# Ames House Price Data - Comparing the models

> Juptyer notebook, running a Julia 0.5.2 kernel, with the help of Machine Learning modules written by the author

*We compare four models for predicting Sale Price that have been trained and tested in other notebooks. We take care to determine the statistical significance of any apparent performance benefits.*

Final rankings:

1. elastic net (RMSL error = 0.106 ± 0.022)

2. XGBoost

3. extreme random forest & random forest with bagging (differences between the two not statistically significant)

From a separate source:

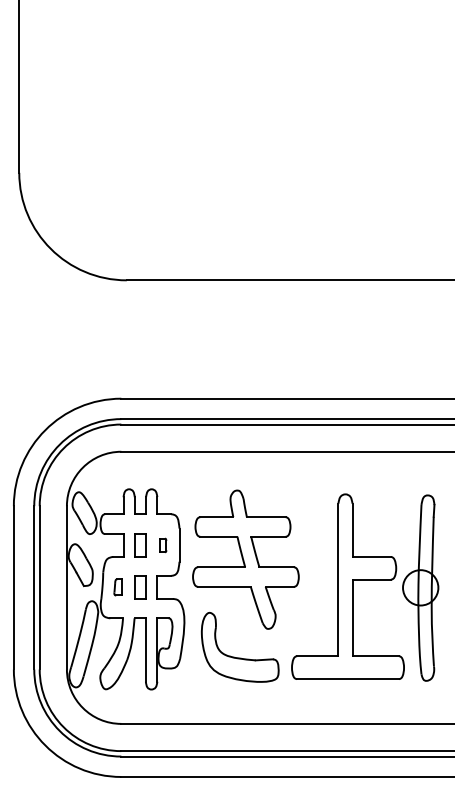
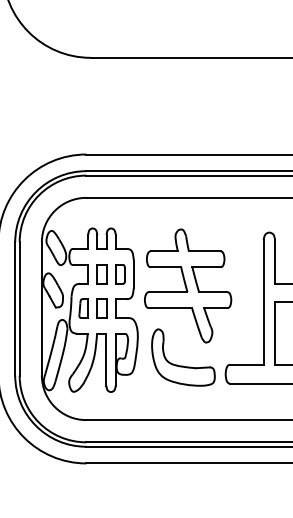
part: (162, 545) -> (119, 274), size x1.67
part: (117, 587) -> (83, 308), size x1.43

4. single regularized decision tree

## Loading the cross-validation errors

In [1]:
using JLD
@load "cv_errors.jld"

5-element Array{Symbol,1}:
 :errors_elastic
 :errors_reg    
 :errors_rf     
 :errors_xgboost
 :errors_xtreme 

## Comparison graphic
We begin by collecting in one plot approximate pdf's for the RMSL error estimates associated with each model: 

In [5]:
using Plots, ADBPlots
pyplot(size=(600,300))

bootstrap_histogram(errors_reg, label="decision tree")
bootstrap_histogram!(errors_rf, label="random forest")
bootstrap_histogram!(errors_xtreme, label="extreme random forest")
bootstrap_histogram!(errors_elastic, label="elastic net")
bootstrap_histogram!(errors_xgboost, label="gradient boosted trees")
plot!(xlim=(0.07,0.25), ylim=(0.0,90.0), xlab="RMSL error in Sale Price", 
    title="Approximate PDFs for error estimates")

## Testing significance

The graph suggests that we can order the models from best best to worst as follows:

1. elastic net 
2. gradient boosted trees (XGBoost)
3. extreme random forest
4. random forest with bagging
5. single regularized decision tree

However, the differences in performance between 1 and 2, and between 3 and 4, may not be statistically significant. We can check this by having models "compete" with each other, testing the null hypothesis that two given models have identical expected errors. We will perform these tests at the 5% significance level, using the function `compete` from the `Validation` module. A return value of "0" means the first model wins, "1" the second model wins, and "D" a draw. 

In [3]:
using Validation
import DataFrames:DataFrame
compete(errors_elastic, errors_xgboost, alpha=0.05)

'0'

In [4]:
compete(errors_rf, errors_xtreme, alpha=0.05)

'D'

So the elastic net model is a statistically significant better performer than all other models. However, neither the extreme random forest nor random forest with bagging is a significantly better performer than the other.